DEEPER DIVE INTO PRACTICE OF PANDO FUNDING

Hello! This is a Pando Funding deep dive; one of several concepts where we dig deeper into a critical aspect of Pando Funding. To explore why we believe it matters and to share what we’ve learned while leading the New Capitalism Project, a US-based system change network to transform the economic system so that it works for all people and the planet. These deep dives are offered as tools to help you adapt Pando Funding to your context – to animate Pando Funding as a shared, living practice rather than a fixed model.    

GOVERNING: Moving Power into Networks

For a system change network to function, it must do more than share a vision—it must make decisions together. Decisions about strategy, about what to try next, and about where to place collective bets.

That’s why Pando Funding doesn’t treat governance as a compliance requirement, administrative layer, or solely within the provenance of funder control, but as core network infrastructure—the connective tissue that aligns capital with purpose, distributes agency, and makes collective action possible in real time.

Just as Pando Funding rewires how money moves into and through networks, it also rewires how decisions get made—balancing accountability with flexibility, strategic clarity with experimental freedom. At its heart, governance braids together two essential dynamics:

  1. Long-term direction & guardrails

  1. Network members define and steward the long-term vision—the “why” that holds the network together. They set the bounds for experimentation, through Clusters, protecting the collective from fragmentation while allowing space for risk and difference.

  2. This shared strategic container becomes the foundation for mutual accountability—not to a rigid plan, but to a transformational purpose.

  1. Near-term experimentation & adaptation

    1. Members hold the authority to pursue varied, even divergent, lines of experimentation.

    2. Decisions are made close to the work, grounded in real-time learning

    3. Accountability is measured by alignment with shared intent and the courage to adapt—not by compliance with pre-approved metrics.

Four key roles that enable governance:

  • Core responsibilities: Co-govern pooled funds within their cluster, lead projects, shape strategy and learning.

  • Core responsibilities: Pool capital into the network, aligning with its charter and principles—without steering individual project choices.

  • Core responsibilities: Design, facilitate, and manage the relationships, governance cycles, adaptive strategy, and day-to-day administration that keep the network humming.

  • Core responsibilities: Hire/oversee stewards, ratify cluster allocations, hold agreements with donors & clusters, ensure legal compliance, and protect the integrity of the network’s decision-making.

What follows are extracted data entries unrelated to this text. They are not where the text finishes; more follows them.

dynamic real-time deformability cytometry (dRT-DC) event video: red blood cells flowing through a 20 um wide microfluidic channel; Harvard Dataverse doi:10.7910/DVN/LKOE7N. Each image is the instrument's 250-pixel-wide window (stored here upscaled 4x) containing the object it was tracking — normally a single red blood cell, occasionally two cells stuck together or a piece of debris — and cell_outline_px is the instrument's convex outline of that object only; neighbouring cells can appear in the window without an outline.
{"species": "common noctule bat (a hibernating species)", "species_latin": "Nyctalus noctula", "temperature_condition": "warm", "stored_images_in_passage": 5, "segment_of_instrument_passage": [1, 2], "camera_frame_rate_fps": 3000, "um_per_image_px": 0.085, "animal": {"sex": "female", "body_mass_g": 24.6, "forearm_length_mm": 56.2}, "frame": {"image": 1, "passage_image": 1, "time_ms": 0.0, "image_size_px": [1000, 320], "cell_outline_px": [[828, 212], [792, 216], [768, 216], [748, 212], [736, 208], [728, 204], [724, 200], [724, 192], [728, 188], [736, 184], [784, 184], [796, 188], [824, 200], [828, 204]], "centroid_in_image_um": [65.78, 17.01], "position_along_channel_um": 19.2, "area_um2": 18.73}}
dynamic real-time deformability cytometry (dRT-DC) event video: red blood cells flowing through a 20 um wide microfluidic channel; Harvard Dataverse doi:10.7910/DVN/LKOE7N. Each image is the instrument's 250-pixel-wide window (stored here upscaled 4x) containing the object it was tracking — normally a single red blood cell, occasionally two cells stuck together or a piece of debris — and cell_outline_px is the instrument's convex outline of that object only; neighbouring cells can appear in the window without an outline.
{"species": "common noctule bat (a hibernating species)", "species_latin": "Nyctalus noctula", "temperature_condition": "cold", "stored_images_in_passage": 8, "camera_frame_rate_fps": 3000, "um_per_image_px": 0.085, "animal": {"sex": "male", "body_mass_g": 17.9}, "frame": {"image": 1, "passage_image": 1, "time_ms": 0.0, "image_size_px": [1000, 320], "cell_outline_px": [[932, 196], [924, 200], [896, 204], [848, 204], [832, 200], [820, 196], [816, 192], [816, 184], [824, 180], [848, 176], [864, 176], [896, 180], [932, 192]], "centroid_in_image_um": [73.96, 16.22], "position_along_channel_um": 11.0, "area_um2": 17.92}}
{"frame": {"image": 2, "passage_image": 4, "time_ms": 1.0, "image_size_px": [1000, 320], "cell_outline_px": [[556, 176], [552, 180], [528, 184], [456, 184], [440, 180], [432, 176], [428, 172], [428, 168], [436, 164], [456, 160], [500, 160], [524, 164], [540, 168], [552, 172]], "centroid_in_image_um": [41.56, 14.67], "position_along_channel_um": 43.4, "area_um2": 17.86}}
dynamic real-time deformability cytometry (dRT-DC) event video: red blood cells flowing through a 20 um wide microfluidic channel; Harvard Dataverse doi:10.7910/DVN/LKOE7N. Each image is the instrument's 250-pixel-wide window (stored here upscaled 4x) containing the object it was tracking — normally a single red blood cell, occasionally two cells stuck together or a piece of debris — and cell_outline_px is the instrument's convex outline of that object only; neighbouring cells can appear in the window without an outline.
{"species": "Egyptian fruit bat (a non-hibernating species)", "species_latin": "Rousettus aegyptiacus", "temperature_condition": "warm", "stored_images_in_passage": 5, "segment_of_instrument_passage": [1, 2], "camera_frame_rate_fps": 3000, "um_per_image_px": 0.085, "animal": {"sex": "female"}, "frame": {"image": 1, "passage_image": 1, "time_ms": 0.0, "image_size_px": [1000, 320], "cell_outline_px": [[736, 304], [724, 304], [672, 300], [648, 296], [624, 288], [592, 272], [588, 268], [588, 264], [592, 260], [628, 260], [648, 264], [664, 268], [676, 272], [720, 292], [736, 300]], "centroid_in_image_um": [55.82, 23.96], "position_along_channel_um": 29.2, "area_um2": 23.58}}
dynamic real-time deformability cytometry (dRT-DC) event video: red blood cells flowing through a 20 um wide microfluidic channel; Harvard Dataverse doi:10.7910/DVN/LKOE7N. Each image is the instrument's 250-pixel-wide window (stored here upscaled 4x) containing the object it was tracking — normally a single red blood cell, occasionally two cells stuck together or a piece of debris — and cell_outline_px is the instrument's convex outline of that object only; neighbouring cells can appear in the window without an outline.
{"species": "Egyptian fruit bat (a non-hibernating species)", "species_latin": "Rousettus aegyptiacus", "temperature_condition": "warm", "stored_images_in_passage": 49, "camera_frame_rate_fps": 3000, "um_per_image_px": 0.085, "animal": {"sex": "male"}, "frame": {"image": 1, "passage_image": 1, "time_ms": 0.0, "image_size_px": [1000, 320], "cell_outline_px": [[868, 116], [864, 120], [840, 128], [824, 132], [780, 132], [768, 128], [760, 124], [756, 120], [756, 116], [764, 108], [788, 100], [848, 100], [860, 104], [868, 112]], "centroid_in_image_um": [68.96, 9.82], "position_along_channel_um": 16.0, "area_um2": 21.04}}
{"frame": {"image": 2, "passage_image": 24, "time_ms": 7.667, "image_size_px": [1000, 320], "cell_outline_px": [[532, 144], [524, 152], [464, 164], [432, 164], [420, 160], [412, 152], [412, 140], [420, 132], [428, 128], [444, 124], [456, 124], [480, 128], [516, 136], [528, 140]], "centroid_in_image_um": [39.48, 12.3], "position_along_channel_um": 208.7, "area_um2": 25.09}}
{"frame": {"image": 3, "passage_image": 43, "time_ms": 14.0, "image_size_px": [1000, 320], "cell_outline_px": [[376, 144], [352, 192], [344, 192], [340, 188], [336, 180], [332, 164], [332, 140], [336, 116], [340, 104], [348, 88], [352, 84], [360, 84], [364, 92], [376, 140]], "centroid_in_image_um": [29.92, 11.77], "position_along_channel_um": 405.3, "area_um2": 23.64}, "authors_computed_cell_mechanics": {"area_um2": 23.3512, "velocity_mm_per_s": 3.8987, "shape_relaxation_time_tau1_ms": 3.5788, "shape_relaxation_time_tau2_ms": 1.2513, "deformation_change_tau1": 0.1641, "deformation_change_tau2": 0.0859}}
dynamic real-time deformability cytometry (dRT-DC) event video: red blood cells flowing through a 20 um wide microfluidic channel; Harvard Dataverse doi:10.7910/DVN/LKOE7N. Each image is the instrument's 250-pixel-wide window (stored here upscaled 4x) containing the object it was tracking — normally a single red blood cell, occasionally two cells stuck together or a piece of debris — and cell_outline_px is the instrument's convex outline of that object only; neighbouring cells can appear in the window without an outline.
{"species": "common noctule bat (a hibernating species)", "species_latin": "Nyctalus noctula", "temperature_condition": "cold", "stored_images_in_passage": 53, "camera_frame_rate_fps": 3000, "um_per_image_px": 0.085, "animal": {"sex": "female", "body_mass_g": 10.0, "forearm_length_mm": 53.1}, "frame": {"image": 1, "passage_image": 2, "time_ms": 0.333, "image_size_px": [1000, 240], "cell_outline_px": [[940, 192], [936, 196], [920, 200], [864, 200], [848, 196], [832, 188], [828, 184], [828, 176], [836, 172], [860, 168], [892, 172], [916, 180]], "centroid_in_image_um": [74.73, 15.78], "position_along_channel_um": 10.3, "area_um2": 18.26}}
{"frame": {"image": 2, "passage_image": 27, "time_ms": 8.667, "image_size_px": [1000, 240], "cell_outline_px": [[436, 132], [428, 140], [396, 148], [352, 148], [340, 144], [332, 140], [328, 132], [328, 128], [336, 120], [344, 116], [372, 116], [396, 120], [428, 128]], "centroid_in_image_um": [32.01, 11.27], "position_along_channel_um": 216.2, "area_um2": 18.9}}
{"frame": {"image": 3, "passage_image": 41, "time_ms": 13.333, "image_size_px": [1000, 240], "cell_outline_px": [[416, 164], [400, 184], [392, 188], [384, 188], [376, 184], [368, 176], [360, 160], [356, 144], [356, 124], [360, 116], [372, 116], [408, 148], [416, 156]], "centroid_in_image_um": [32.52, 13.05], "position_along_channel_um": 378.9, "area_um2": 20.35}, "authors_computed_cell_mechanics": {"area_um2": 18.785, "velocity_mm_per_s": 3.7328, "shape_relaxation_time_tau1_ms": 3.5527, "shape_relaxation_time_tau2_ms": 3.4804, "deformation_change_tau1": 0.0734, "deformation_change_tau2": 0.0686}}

This model doesn’t remove structure—it reconfigures it. Pando Funding governance is about enabling—not controlling—networked action. Pando Funding fuels a vibrant process of relating, strategizing and acting among leaders in a network. Pando Funding’s governance model must equip networks with the authority, guardrails, and flexibility to steer capital—and themselves—toward system-level transformation.

Guideposts in Practice

Governing with Shared Vision and Collective Will

In philanthropy, participatory grantmaking and trust-based approaches have made critical strides in challenging centralized control and elevating the voices of those closest to the work. But for the New Capitalism Project (NCP), participation alone wasn’t the goal. The network’s decision-making process emerged from something deeper: a shared vision for economic transformation created by network members, and a collective will to act on it.

When we launched the NCP Lab, the question wasn’t simply how to allocate funds—but who should decide, and on what basis. Unlike traditional participatory models that invite input from grantees or community advisors, NCP’s approach was rooted in the network’s own sense of purpose and systemic ambition. A group of members—deeply involved in shaping NCP’s analysis of structural barriers and possibilities—were entrusted with the responsibility to resource new Lab participants.

This group didn’t just bring proximity to the field. They brought ownership of a shared theory of change. Proposals weren’t judged in isolation, but evaluated against a collectively held vision of economic transformation—how well they advanced that vision, addressed critical leverage points, and aligned with the network’s evolving strategy.

The result: ten ambitious, varied, and network-born initiatives, backed not because they aligned with a funder’s theory of change, but because they had the potential to help accelerate the network’s own roadmap. This wasn’t participation for legitimacy—it was governance for transformation.

What distinguishes this from participatory grantmaking is intentionality and embeddedness: decisions were made by people who were already co-creating the strategy, building the infrastructure, and investing in the long-term future of the work. It was decision-making as an act of collective stewardship, not just inclusion.

This is what Pando Funding makes possible. Not just funding aligned to purpose—but funding that supports leaders in a network capable of governing themselves in service of a shared, long-term transformation.It demonstrates what it looks like when a network moves from shared analysis to shared investment—with the power to act, adapt, and align at the pace system change demands.

GUIDING QUESTION

What are the decisions that network members already make together and how are they different then decisions members would make alone? How can this decision-making evolve to influence more resources and strengthen the network?

Each deep dive offers a guiding question, as a jumping off point for exploring a particular aspect of Pando Funding in your own work and context.